Some probability problems to think about.
1) Suppose you are on a game show. There are 3 doors, one of them revealing a car behind it, or 1 million dollars, or anything you like. The other two have nothing behind them. You can only pick a door. So you pick a door, let's say door A. The host, who knows which door has the grand prize and which doors do not, then open one of the other 2 doors, either B or C, which has nothing. He will always open a door which has nothing behind it. So the question is, should you stick with your original choice, or should you switch, or it does not really matter? What are the chances of you winning the grand prize if you do not switch? Could it be 1 in 3, because your original choice was a 1 in 3 chance so whatever the host does, does not make a difference, or could it be 1 in 2, because now you have 2 choices, either your original door or the door that is left?
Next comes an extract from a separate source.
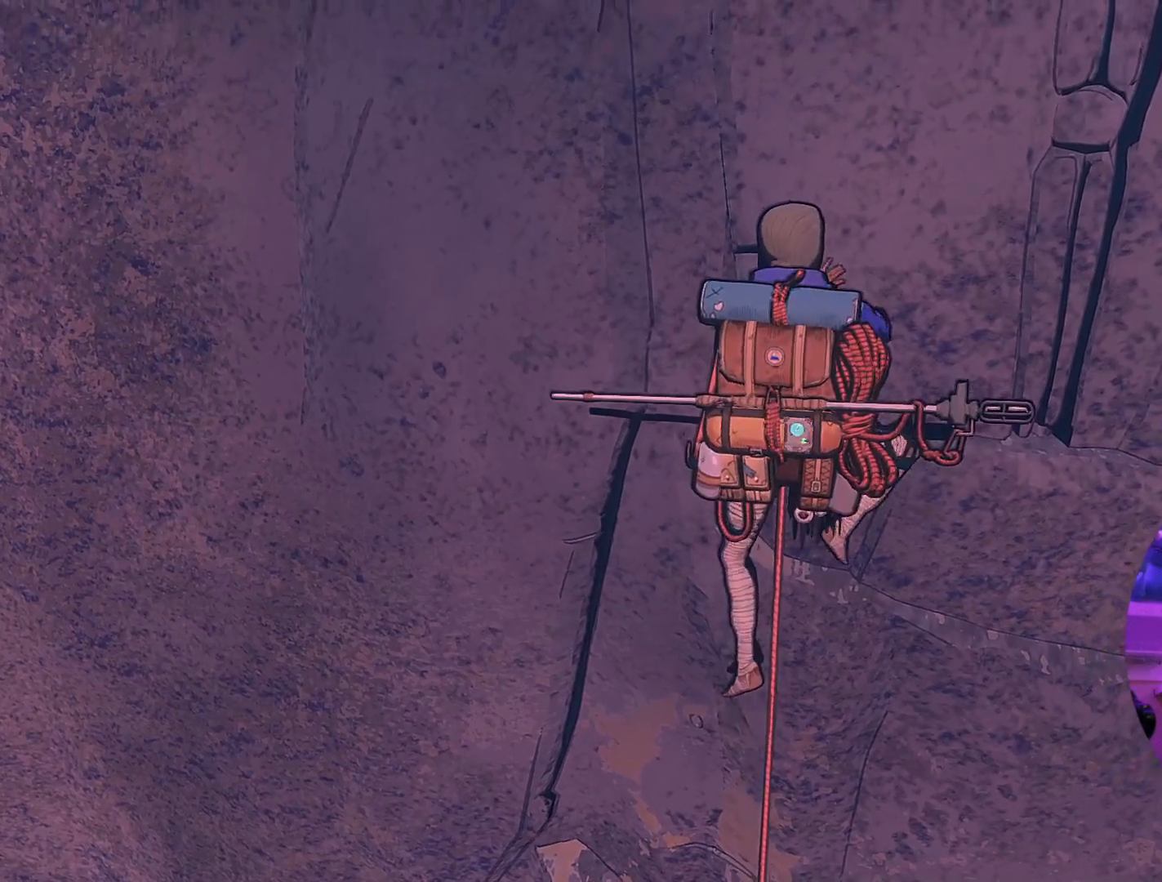
{"buttons": [], "left_stick": "down", "right_stick": "center", "events": [[350, "left_stick", "down"]]}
2) Suppose you know this woman who has exactly two children, but you do not know their genders. You ask, "Is one of them a boy?" She replies, yes. What are the chances of the other child being a boy too? Suppose that a woman gives birth to a son 50% of the time and a daughter 50% of the time.
3) Suppose you know another woman who also has exactly two children. You do not know the gender of the younger one, but you know that the older child is a boy. What are the chances of the younger child being a boy too?
4a) Suppose in this country, there is a strange rule. women are to give birth, and they have to give birth until 1 and only 1 boy is born. This means that if a woman gives birth to a daughter, she will have to continue giving birth until she gives birth to a son, then she stops. Or if her first child is a boy, she stops giving birth. Suppose that a woman gives birth to a son 50% of the time and a daughter 50% of the time, what is the ratio of the number of boys to the number of girls after all the families have 1 son each? Do not factor in the number of men and women, only count the offsprings.
4b) The offspings grow up and get married, and they follow the same rule in the country. Then the new generation does the same. After many generations, what is the theoretical male to female ratio?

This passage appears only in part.